▶ Tasks for this exercise
1. List every term that the Item Analysis introduction places inside quotation marks.
2. Report every line of the entries that contains the string "kern". Case counts.

▶ Extract provided
———
Item Analysis for Beginners – Getting Started

Do you use assessments to make decisions about people? If so, then you should regularly run Item Analysis on your results.  Item Analysis can help find questions which are ambiguous, mis-keyed or which have choices that are rarely chosen. Improving or removing such questions will improve the validity and reliability of your assessment, and so help you use assessment results to make better decisions. If you don’t use Item Analysis, you risk using poor questions that make your assessments less accurate.

Sometimes people can be fearful of Item Analysis because they are worried it involves too much statistics. This blog post introduces Item Analysis for people who are unfamiliar with it, and I promise no maths or stats! I’m also giving a free webinar on Item Analysis with the same promise.

An assessment contains many items (another name for questions) as figuratively shown below. You can use Item Analysis to look at how each item performs within the assessment and flag potentially weak items for review. By keeping only stronger questions in the assessment, the assessment will be more effective.

Picture of a series of items with one marked as being weak

Item Analysis looks at the performance of all your participants on the items, and calculates how easy or hard people find the items (“item difficulty” or “p-value”) and how well the scores on items correlate with or show a relationship with the scores on the assessment as a whole (“item discrimination” or correlation). Some of problematic questions that Item Analysis can identify are:

  • Questions almost all participants get right, and so which are very easy. You might want to review to these to see if they are appropriate for the assessment. See my earlier post Item Analysis for Beginners – When are very Easy or very Difficult Questions Useful? for more information.
———
▶ Dataset
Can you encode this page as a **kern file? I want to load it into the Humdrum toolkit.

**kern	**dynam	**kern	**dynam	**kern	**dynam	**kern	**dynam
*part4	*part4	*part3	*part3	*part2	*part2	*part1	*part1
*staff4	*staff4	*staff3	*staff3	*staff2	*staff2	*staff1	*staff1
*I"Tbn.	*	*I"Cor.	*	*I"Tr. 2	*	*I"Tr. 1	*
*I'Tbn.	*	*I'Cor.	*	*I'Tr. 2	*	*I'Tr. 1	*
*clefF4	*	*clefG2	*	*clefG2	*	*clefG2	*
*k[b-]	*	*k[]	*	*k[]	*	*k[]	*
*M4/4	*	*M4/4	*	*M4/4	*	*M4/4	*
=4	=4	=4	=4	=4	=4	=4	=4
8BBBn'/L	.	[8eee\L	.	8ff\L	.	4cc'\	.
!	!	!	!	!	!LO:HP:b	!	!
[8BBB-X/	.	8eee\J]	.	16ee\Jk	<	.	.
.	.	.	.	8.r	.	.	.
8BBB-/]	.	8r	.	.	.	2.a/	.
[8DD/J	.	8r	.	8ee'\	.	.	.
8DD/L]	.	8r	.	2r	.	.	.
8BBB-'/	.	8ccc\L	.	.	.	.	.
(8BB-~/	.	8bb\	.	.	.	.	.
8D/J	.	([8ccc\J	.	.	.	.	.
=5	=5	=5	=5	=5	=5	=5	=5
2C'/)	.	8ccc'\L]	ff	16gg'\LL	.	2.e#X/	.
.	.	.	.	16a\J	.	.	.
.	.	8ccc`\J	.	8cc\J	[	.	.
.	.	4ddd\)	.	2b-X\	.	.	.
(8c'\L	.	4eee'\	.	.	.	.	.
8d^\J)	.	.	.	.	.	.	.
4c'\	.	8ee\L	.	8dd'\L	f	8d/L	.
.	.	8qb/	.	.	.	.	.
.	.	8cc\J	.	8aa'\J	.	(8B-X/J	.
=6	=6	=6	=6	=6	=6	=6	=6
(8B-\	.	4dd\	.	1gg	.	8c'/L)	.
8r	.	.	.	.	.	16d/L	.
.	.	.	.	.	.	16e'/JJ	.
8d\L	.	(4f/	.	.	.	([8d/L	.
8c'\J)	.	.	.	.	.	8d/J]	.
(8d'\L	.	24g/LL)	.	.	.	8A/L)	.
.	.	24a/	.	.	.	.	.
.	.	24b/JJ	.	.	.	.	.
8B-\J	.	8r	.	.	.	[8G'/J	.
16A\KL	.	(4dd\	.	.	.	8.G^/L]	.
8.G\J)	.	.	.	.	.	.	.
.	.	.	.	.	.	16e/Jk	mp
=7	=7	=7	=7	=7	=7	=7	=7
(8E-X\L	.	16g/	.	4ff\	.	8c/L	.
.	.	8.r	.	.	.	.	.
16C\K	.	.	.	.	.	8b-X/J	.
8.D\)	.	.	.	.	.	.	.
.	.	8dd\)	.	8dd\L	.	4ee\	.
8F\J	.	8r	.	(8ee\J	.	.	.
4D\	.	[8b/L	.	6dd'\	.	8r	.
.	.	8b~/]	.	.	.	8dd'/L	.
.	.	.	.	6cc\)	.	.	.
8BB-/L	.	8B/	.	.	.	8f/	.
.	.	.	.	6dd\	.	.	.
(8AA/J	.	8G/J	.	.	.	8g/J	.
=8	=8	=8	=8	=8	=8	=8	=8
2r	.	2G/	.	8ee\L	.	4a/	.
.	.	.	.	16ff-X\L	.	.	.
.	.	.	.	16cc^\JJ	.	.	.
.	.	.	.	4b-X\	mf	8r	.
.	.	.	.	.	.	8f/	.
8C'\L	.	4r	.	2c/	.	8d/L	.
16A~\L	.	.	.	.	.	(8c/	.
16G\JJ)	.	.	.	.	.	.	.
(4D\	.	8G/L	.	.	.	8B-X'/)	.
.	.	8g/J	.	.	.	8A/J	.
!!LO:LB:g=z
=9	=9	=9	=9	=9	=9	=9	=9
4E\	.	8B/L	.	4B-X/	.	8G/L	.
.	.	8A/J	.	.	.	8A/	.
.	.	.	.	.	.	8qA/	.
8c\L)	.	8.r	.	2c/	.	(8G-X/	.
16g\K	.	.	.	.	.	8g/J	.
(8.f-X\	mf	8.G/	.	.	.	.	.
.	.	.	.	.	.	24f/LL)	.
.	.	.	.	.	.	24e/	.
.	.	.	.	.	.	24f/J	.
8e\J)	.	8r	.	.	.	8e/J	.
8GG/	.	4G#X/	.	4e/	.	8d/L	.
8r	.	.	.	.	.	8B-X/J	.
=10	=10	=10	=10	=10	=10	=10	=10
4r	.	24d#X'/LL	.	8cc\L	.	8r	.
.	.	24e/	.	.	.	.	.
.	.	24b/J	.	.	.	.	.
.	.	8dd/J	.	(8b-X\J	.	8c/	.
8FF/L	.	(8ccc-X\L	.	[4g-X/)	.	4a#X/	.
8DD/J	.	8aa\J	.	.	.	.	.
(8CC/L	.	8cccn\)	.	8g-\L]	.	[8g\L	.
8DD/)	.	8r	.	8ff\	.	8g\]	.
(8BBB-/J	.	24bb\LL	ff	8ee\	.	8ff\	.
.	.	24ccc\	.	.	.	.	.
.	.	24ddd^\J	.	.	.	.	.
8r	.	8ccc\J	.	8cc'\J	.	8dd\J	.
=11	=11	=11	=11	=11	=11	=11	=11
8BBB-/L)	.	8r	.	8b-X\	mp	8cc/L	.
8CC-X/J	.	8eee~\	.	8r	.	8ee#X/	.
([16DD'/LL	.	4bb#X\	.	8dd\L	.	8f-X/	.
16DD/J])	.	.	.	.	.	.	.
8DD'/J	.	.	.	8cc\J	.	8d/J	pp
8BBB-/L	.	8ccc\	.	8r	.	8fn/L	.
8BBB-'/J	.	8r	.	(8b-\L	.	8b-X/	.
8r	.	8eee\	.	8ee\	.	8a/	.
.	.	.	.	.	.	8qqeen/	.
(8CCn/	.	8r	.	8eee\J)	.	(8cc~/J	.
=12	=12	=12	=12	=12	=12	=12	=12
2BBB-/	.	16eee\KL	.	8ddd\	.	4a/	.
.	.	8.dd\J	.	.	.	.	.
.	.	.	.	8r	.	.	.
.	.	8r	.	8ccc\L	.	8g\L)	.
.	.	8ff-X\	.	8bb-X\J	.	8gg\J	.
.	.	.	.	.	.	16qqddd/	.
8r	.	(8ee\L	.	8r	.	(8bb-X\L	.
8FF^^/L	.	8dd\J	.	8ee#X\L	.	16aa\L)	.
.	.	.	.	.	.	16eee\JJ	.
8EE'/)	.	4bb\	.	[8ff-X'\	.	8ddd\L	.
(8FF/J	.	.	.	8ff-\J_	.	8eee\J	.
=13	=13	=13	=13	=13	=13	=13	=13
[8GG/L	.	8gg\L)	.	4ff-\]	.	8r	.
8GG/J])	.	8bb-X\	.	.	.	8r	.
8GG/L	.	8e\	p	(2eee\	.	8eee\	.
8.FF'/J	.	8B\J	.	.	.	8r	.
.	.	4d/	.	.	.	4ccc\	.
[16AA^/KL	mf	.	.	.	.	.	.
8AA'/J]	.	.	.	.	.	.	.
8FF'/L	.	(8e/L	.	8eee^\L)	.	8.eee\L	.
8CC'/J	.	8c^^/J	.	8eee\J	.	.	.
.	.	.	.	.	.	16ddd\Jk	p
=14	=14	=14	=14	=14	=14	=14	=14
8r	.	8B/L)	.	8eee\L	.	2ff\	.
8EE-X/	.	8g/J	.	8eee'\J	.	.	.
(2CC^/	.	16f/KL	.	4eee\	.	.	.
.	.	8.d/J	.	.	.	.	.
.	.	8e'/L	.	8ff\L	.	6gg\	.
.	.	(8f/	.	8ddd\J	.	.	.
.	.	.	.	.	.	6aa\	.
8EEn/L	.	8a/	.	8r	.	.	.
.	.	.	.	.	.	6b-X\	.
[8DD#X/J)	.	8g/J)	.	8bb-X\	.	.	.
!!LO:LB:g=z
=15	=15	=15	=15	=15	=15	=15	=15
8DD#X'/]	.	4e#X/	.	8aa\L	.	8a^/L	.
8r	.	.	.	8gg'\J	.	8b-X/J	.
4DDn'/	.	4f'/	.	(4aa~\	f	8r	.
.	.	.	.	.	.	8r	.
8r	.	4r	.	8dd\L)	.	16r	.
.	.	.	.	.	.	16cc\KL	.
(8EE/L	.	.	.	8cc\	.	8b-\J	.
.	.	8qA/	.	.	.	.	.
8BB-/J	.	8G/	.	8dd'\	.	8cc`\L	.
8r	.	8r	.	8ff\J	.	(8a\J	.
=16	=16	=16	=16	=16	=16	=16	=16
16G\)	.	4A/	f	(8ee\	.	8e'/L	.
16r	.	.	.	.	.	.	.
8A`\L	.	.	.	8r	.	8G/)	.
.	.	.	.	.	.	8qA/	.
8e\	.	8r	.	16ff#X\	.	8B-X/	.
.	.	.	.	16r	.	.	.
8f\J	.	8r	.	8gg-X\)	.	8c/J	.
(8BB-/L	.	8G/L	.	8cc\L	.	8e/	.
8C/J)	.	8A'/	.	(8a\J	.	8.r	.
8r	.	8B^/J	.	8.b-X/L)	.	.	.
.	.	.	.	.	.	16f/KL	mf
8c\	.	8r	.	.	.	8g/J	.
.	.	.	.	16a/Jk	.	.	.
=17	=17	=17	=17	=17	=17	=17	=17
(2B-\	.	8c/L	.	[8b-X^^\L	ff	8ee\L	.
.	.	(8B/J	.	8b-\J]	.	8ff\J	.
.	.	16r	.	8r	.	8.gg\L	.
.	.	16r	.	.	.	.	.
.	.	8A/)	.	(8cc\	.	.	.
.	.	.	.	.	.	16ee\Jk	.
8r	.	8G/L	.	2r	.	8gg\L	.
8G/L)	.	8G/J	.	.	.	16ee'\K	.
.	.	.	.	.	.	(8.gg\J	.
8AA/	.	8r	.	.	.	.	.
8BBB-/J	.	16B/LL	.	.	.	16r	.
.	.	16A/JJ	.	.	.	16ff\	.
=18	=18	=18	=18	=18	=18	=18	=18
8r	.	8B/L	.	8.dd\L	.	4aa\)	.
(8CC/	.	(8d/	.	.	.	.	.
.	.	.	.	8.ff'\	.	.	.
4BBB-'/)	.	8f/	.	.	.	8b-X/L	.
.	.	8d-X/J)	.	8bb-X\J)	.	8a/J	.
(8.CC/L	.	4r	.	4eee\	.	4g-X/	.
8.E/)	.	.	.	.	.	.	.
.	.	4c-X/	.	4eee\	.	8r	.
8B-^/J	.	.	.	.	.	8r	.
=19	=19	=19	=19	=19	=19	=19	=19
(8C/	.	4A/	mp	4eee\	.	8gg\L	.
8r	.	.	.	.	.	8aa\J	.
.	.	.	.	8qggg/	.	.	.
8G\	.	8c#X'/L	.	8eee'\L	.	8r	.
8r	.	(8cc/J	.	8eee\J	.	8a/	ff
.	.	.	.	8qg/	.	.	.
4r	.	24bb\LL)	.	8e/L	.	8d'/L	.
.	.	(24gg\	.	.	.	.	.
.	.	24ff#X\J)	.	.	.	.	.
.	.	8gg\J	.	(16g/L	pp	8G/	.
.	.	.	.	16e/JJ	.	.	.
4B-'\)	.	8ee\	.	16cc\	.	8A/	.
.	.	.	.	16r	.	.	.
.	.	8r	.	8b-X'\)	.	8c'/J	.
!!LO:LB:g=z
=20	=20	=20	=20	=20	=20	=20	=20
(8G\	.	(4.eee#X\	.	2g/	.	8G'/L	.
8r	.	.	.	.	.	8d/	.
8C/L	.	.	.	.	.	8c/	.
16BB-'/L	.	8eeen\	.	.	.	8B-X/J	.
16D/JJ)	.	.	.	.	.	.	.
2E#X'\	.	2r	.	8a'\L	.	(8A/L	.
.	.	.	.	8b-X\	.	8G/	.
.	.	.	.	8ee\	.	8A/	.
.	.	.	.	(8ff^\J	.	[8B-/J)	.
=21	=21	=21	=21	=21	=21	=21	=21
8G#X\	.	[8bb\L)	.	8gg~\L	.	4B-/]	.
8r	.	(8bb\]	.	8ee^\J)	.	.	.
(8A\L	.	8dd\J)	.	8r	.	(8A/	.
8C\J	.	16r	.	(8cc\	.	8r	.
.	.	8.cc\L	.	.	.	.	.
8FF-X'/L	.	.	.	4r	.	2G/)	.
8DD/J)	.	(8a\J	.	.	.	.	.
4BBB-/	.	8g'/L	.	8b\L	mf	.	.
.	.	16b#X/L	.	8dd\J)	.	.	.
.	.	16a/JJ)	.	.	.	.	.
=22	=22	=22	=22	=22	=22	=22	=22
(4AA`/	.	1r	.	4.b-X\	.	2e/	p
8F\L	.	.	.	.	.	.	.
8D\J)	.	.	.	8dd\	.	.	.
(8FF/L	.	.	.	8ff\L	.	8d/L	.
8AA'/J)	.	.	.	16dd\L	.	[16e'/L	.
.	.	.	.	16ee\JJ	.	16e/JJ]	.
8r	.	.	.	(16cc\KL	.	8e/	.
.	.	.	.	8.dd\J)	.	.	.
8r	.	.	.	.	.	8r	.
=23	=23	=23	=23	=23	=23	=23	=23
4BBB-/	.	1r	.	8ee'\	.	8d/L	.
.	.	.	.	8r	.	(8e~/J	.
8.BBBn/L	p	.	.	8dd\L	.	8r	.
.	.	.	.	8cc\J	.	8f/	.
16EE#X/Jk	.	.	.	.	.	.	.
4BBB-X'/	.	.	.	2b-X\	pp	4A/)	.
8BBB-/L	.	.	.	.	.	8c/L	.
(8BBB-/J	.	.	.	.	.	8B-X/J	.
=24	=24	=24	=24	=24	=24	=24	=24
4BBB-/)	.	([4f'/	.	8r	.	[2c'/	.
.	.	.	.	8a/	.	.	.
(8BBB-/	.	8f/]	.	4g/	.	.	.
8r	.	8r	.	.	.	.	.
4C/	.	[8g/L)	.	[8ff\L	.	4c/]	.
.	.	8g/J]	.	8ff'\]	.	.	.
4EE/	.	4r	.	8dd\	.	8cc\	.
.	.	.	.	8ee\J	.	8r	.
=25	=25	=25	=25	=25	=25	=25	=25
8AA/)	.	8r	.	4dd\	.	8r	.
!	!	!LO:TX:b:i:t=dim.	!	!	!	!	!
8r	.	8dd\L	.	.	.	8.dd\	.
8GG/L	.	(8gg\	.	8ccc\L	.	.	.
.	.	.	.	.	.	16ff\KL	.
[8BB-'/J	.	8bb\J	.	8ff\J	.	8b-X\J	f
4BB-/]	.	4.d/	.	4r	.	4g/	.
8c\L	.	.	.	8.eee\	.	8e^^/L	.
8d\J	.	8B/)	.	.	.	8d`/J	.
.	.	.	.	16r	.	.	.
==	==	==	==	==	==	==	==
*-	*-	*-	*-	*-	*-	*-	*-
———
▶ Solution list
1. item difficulty, p-value, item discrimination

2.
Can you encode this page as a **kern file? I want to load it into the Humdrum toolkit.
**kern	**dynam	**kern	**dynam	**kern	**dynam	**kern	**dynam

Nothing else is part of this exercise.